Top of STUDY TEXT

# PS3 games at low cost



## ohio_17 (Aug 10, 2012)

hello. I bought a new ps3 jailbroken. And I found out that not all the games can be run from apps/home. There are several games like God of War 3 that do not run discless and a ps3 blu ray game disc needs to be inside the console to play such games. Now I checked the prices online on flipkart most games cost around 1500 bucks. This seems costly when I am not even going to play that game and would just use the game disc to play other games already loaded in the hdd. So can anyone suggest anywhere online from where i can buy a ps3 blu ray disc at a low cost preferably around 500. If not I would like to ask other gamers from where they bought their game and at what price .


----------



## JojoTheDragon (Aug 15, 2012)

Not sure about your ethics, I guess you can buy used games @ price like that. try forums and indian game vendors.


----------



## sam.dg (Aug 17, 2012)

Join IVG Forum

Only used stuff should fetch you that amount of price-cut.


----------



## panwala95 (Aug 22, 2012)

if you are in delhi you can go to palika bazar where you can get upto 60% less rates than the local sony centres


----------



## Mr.wave (Sep 7, 2012)

panwala95 said:


> if you are in delhi you can go to palika bazar where you can get upto 60% less rates than the local sony centres



are these 60% off games are original and  new ones or works only with Jb'ed PS3?

Thanks.


----------

Bottom of STUDY TEXT
Top of SUPPLIED DATA

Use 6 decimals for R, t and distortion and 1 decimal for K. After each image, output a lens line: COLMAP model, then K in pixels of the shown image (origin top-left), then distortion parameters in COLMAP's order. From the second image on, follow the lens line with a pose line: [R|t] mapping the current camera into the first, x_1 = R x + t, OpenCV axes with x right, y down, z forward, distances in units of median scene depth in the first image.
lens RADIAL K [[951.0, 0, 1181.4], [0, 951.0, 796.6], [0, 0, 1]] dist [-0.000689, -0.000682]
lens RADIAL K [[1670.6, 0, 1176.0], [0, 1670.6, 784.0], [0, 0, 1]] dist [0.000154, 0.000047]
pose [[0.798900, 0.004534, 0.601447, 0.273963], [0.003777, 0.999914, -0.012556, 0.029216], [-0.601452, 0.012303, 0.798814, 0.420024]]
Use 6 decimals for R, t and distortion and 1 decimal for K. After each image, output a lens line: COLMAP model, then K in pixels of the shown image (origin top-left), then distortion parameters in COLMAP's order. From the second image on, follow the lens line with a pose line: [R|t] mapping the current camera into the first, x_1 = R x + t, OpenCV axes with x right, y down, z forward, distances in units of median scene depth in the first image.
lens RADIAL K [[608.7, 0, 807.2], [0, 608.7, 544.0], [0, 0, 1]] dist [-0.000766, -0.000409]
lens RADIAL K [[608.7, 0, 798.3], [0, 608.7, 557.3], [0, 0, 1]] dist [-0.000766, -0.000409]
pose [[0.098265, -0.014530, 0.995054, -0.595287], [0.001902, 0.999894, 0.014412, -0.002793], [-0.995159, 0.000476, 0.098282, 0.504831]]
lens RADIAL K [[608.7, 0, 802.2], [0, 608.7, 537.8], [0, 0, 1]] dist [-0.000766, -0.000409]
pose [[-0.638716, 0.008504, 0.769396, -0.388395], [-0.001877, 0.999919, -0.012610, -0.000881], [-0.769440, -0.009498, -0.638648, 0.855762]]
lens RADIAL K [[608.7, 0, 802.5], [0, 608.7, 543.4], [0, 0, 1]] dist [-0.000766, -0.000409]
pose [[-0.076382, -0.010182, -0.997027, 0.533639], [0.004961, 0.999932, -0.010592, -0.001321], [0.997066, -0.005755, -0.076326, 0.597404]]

Bottom of SUPPLIED DATA

## WORK INSTRUCTION 1:
According to the PS3 games thread, about how much do most games cost on Flipkart?
## WORK INSTRUCTION 2:
Using the PS3 games thread, explain why the first poster feels the usual game price is too high for what he needs.
## WORK INSTRUCTION 3:
Quote the stretch of the PS3 games thread from "hello. I bought" through "what price .".

## WRITTEN ANSWER 1:
Around 1500 bucks.

## WRITTEN ANSWER 2:
Some games, such as God of War 3, won't run discless, so a PS3 Blu-ray game disc has to be inside the console to play them. He doesn't plan to play the game on that disc and would only use it to run other games already loaded on the hard drive, so paying around 1500 seems costly.

## WRITTEN ANSWER 3:
hello. I bought a new ps3 jailbroken. And I found out that not all the games can be run from apps/home. There are several games like God of War 3 that do not run discless and a ps3 blu ray game disc needs to be inside the console to play such games. Now I checked the prices online on flipkart most games cost around 1500 bucks. This seems costly when I am not even going to play that game and would just use the game disc to play other games already loaded in the hdd. So can anyone suggest anywhere online from where i can buy a ps3 blu ray disc at a low cost preferably around 500. If not I would like to ask other gamers from where they bought their game and at what price .